**Text**
──────────

6 — Retry and fallback

Classify errors: transient (429, 502, 503, timeout) → retry with full jitter, max 3 attempts; permanent (400, 401, invalid model) → fail fast, no retry. Fallback chain per alias: primary OpenAI → secondary Azure OpenAI (same model family) → Bedrock Claude. Log every fallback—silent failover hides primary degradation.

7 — Observability

Emit OpenTelemetry spans: gateway.auth, gateway.cache, gateway.provider. Propagate trace_id to hello-ship logs per Track 5 observability. Dashboard SLIs: p95 latency, error rate, cache hit rate, $/1K requests, 429 rate per tenant.

💰 Cost

Semantic cache hit rates of 15–35% on FAQ-heavy support bots routinely cut inference spend 20%+. Log cache_hit and saved_usd per request so FinOps can attribute savings.

⚖️ Trade-off

Semantic cache improves cost and latency but can return stale policy answers after KB updates. Tie cache TTL to content version (kb_revision in cache key) or invalidate on ingest webhook.

🔬 Under the Hood

LiteLLM Proxy implements many responsibilities via config.yaml hooks—budget manager, router, cooldowns. Custom middleware still needed for tenant-specific ACLs and your cost ledger schema.

💡 Pro Tip

Return X-Gateway-Model-Resolved and X-Usage-Total-Tokens response headers so hello-ship can log them without parsing JSON bodies.

Open-source gateways: compare and configure

You rarely need to build a gateway from scratch on day one. These four options cover most teams—from batteries-included proxy to fully DIY.

Gateway comparison

Gateway Hosting Strengths Gaps Best for
LiteLLM Proxy Self-hosted (Docker/K8s) 100+ providers, OpenAI-compatible API, budgets, routing, admin UI Ops burden; semantic cache needs Redis add-on Platform teams wanting OSS control
Portkey Managed + self-host option Gateway + observability, guardrails, prompt management Vendor lock-in on managed tier pricing Teams wanting gateway + traces in one SKU
OpenRouter Managed SaaS One API key, many models, automatic failover Data leaves your VPC; limited custom tenant logic Startups / fast prototypes
Traefik DIY Self-hosted Full control, mesh with existing ingress You build routing, cache, ledger, SDK adapters Mature platform eng with gateway charter

LiteLLM Proxy — hello-ship config

LiteLLM exposes an OpenAI-compatible /v1/chat/completions. Point hello-ship’s LLM_BASE_URL at the proxy. Model list, budgets, and fallbacks live in litellm_config.yaml.

──────────

Dataset entries:

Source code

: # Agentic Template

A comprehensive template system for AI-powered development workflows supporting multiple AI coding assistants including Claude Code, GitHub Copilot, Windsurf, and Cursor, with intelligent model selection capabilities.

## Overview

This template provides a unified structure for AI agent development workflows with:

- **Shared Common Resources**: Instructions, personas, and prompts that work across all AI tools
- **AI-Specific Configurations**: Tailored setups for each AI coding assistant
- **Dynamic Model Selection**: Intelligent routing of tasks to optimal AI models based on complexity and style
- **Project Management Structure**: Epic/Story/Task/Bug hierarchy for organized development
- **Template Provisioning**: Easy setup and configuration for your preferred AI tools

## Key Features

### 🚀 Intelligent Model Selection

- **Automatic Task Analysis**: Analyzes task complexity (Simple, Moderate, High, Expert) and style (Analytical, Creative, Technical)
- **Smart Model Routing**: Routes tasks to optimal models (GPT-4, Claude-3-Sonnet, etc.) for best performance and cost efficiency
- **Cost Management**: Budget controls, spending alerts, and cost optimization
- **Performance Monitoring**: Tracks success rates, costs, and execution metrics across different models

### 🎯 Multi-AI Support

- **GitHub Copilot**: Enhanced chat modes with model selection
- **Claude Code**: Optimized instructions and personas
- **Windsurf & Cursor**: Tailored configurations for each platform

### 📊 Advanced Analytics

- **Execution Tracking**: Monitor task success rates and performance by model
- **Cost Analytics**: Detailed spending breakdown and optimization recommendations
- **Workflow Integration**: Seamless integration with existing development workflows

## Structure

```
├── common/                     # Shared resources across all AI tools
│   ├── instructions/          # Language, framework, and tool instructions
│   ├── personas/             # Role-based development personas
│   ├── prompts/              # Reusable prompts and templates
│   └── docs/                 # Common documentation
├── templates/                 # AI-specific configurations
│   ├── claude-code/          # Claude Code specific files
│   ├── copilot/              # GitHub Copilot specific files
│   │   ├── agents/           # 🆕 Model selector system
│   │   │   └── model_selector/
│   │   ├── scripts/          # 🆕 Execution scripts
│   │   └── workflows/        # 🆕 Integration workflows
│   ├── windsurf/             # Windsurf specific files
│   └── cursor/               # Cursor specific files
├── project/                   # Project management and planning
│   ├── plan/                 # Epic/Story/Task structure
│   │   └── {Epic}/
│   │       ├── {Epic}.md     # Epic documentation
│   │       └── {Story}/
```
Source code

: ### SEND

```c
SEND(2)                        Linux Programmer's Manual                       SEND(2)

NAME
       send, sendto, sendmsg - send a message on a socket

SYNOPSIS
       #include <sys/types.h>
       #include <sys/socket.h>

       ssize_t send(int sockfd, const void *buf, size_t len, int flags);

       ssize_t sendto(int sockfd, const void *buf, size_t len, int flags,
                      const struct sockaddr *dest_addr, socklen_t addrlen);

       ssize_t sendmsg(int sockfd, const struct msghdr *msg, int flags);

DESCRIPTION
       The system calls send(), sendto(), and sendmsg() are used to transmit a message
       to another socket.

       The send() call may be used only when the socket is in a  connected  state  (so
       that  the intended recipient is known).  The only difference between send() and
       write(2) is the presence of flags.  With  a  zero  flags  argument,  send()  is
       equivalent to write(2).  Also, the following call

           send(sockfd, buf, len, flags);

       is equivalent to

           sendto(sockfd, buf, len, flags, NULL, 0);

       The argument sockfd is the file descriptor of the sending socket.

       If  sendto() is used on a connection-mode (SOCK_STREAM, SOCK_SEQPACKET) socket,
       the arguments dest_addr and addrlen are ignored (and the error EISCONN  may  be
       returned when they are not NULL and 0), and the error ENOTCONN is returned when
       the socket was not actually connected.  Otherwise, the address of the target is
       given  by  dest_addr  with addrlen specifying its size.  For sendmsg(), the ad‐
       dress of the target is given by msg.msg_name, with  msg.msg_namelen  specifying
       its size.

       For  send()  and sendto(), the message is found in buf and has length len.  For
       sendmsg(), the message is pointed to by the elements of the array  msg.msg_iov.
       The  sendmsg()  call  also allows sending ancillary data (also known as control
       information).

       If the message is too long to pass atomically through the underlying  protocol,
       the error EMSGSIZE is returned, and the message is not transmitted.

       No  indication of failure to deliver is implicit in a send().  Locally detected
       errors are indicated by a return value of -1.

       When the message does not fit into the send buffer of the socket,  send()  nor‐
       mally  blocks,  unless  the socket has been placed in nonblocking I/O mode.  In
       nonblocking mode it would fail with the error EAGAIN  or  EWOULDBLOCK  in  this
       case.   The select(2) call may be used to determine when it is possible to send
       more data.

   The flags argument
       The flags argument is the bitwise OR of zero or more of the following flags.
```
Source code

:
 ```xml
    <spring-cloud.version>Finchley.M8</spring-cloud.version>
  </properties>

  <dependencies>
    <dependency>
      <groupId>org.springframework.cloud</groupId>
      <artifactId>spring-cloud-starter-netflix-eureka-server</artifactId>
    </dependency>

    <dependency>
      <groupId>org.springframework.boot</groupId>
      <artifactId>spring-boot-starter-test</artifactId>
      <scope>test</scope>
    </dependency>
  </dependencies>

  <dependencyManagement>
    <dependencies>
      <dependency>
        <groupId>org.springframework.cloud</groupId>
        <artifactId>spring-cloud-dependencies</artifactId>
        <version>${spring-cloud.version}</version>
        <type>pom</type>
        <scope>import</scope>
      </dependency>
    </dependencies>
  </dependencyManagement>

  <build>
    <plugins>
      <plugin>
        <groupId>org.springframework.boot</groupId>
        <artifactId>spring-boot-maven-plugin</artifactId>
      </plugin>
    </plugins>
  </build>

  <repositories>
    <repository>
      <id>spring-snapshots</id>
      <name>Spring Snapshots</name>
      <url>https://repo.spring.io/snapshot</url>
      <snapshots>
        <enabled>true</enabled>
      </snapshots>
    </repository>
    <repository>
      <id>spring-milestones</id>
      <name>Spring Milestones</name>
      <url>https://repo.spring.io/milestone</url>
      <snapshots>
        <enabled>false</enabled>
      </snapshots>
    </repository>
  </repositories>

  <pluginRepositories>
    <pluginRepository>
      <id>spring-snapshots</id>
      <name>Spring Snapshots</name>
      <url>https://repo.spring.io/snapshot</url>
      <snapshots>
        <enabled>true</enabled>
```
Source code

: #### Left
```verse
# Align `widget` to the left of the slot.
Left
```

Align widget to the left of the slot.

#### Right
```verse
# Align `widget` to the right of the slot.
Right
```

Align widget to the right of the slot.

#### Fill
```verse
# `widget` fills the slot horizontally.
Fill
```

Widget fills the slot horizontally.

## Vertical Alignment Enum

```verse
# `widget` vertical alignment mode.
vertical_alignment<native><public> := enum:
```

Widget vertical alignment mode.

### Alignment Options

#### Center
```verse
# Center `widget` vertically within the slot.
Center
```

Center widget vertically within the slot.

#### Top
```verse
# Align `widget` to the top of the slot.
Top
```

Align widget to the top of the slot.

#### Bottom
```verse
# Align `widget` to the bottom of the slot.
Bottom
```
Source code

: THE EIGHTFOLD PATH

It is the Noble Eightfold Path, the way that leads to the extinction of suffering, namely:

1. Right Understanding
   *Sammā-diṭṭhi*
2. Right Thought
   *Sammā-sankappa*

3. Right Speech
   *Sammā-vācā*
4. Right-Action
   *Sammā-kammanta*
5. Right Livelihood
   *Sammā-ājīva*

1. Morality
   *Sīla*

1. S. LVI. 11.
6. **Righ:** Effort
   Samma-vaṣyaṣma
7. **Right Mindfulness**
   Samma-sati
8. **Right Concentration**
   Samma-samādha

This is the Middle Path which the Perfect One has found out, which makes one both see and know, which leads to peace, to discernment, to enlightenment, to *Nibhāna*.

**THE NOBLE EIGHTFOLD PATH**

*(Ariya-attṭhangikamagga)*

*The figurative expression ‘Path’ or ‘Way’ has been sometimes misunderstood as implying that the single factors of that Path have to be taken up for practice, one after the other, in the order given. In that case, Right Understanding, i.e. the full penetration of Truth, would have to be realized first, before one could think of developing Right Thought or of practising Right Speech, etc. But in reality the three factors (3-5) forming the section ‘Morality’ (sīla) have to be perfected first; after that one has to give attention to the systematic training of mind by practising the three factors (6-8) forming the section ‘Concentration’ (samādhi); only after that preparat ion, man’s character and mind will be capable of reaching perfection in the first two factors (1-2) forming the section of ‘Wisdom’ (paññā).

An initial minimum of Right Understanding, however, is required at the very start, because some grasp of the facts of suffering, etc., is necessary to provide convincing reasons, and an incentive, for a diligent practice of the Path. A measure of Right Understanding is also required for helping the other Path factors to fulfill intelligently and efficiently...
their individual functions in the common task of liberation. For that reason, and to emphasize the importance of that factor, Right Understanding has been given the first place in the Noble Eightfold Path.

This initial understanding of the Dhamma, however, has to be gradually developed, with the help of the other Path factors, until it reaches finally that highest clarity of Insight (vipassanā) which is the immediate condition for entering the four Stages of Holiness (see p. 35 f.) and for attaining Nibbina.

──────────

**Study questions**
A) Please explain, in one to three sentences, why the gateway text calls for logging every fallback.
B) Update the gateway text from "7 — Observability" to "rate per tenant.", replacing "p95 latency" with "p99 latency".

**Task-by-task solutions**
A) Every fallback should be logged because silent failover hides degradation of the primary provider.

B)
7 — Observability

Emit OpenTelemetry spans: gateway.auth, gateway.cache, gateway.provider. Propagate trace_id to hello-ship logs per Track 5 observability. Dashboard SLIs: p99 latency, error rate, cache hit rate, $/1K requests, 429 rate per tenant.